## WORK INSTRUCTION
Restate each of the lines below word for word and drop every picture.

(Dataset entries)
++++++

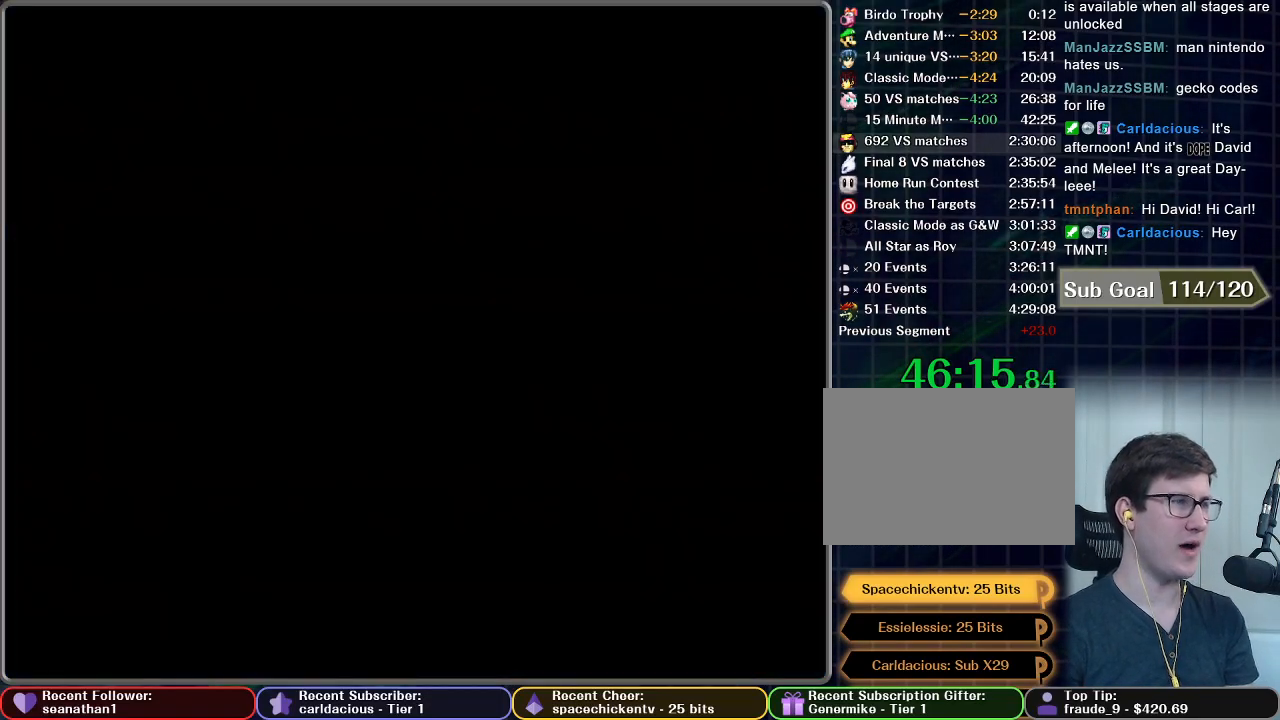
{"buttons": [], "left_stick": "center", "right_stick": "center", "button_events": [[33, "START", "up"], [100, "START", "down"], [183, "START", "up"], [233, "START", "down"], [333, "START", "up"]]}
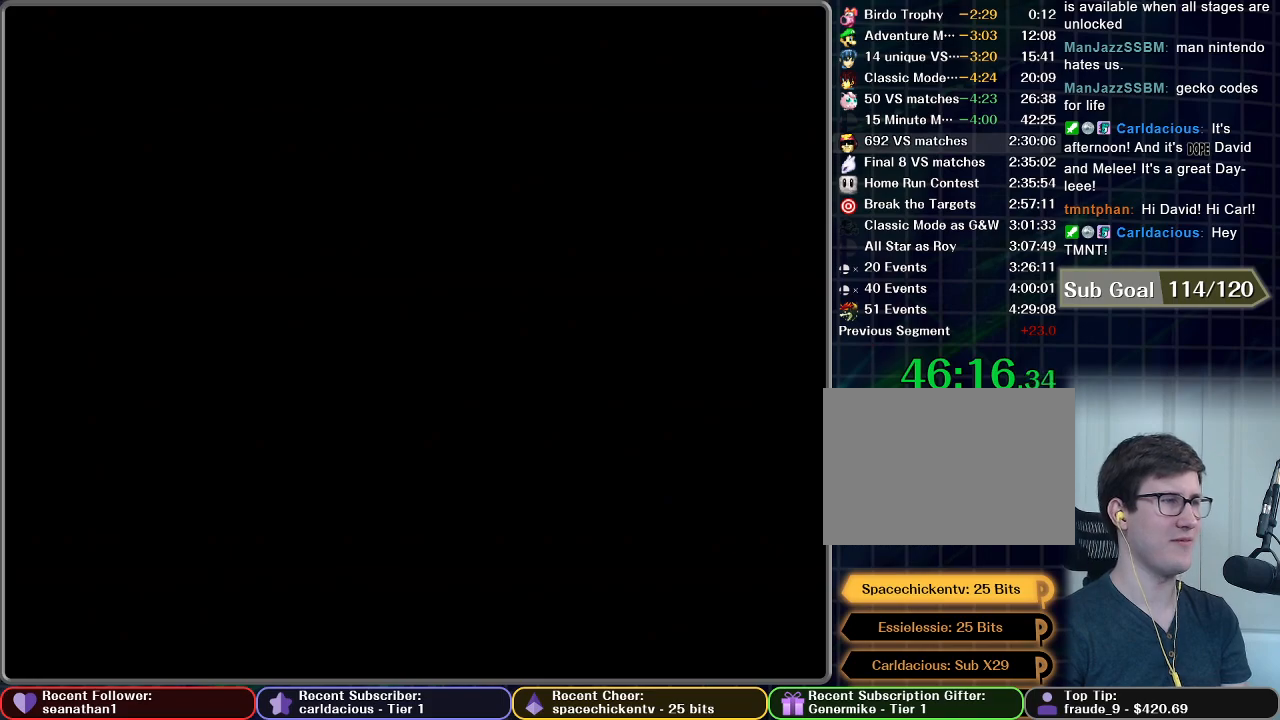
{"buttons": [], "left_stick": "center", "right_stick": "center", "button_events": []}
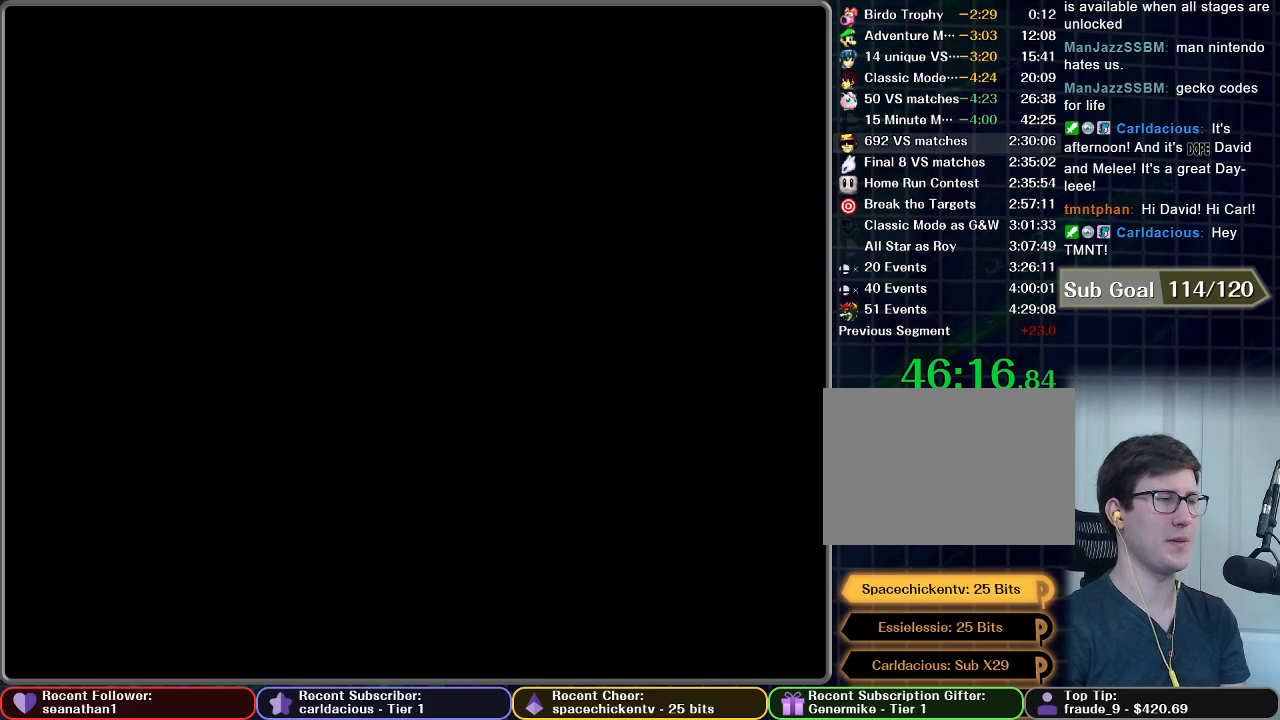
{"buttons": [], "left_stick": "center", "right_stick": "center", "button_events": []}
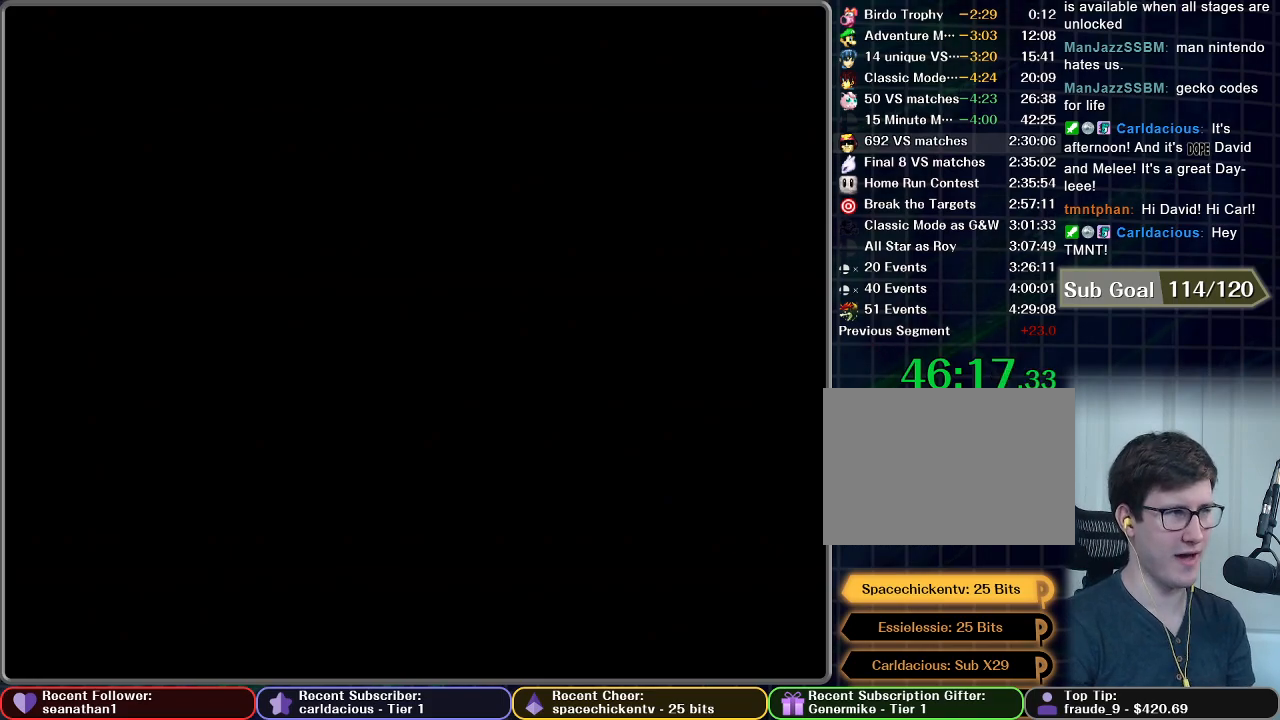
{"buttons": [], "left_stick": "center", "right_stick": "center", "button_events": []}
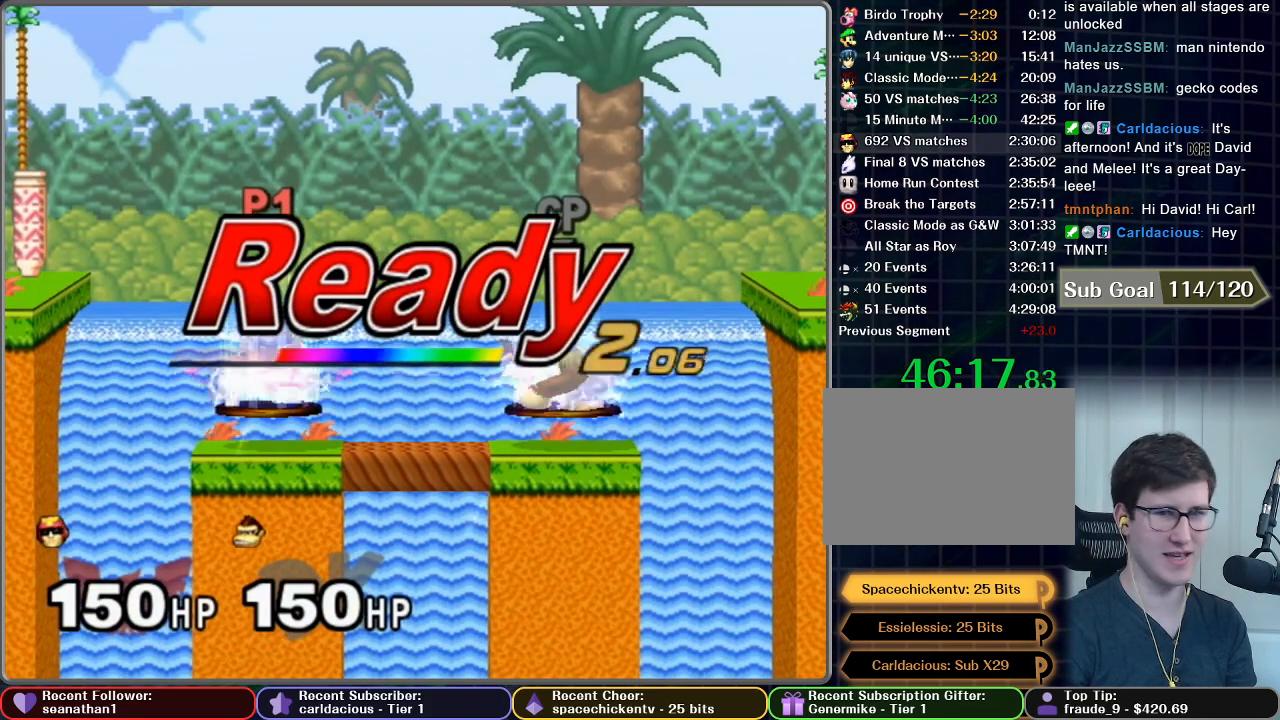
{"buttons": [], "left_stick": "center", "right_stick": "center", "button_events": []}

++++++

## ANSWER SECTION
{"buttons": [], "left_stick": "center", "right_stick": "center", "button_events": [[33, "START", "up"], [100, "START", "down"], [183, "START", "up"], [233, "START", "down"], [333, "START", "up"]]}
{"buttons": [], "left_stick": "center", "right_stick": "center", "button_events": []}
{"buttons": [], "left_stick": "center", "right_stick": "center", "button_events": []}
{"buttons": [], "left_stick": "center", "right_stick": "center", "button_events": []}
{"buttons": [], "left_stick": "center", "right_stick": "center", "button_events": []}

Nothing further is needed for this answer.